The publication of his fourth novel, The World According to Garp, changed everything for him. Irving left publishing giant Random House for E. P. Dutton because he was unsatisfied with the publicity for his second and third novels. Garp was a huge critical and popular success. The novel was nominated for a National Book Award in 1979 and won an American Book Award in 1980. The book was made into a moderately received film version starring Robin Williams as Garp.

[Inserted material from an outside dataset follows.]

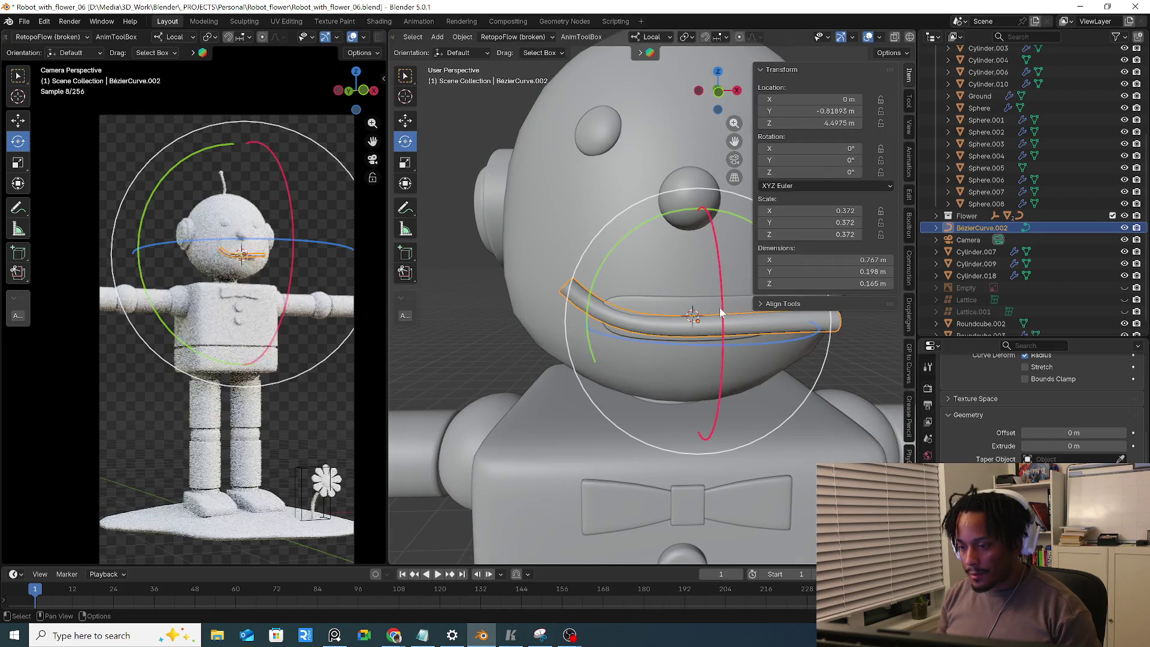
# Hide the old oval mouth Sphere.008 and select the BezierCurve.002 smile tube
pyautogui.click(708, 309)
pyautogui.press('h')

All of Irving's novels since Garp have been critically acclaimed bestsellers, including The Hotel New Hampshire (1981), The Cider House Rules (1985), A Prayer For Owen Meany (1989), Son of the Circus (1994), and A Widow For One Year (1998). Irving has been both an English professor and wrestling coach through the years. A collection of his fiction and some essays, Trying to Save Peggy Sneed, was published in 1996. Two volumes of his memoirs, The Imaginary Girlfriend (1996) and My Movie Business (1999), have also been published. Since The World According to Garp was adapted to film in 1982, film versions of two of his other novels have been made: The Hotel New Hampshire in 1984 and The Cider House Rules in 1999. Irving won the Academy Award for Best Adapted Screenplay for The Cider House Rules (Michael Caine won the Best Supporting Actor award for his portrayal of Dr. Larch). Irving divorced his first wife in 1981. He remarried in 1987 his Canadian agent, Janet Turnbull. He currently lives with Turnbull and their son, Everett, in southern Vermont.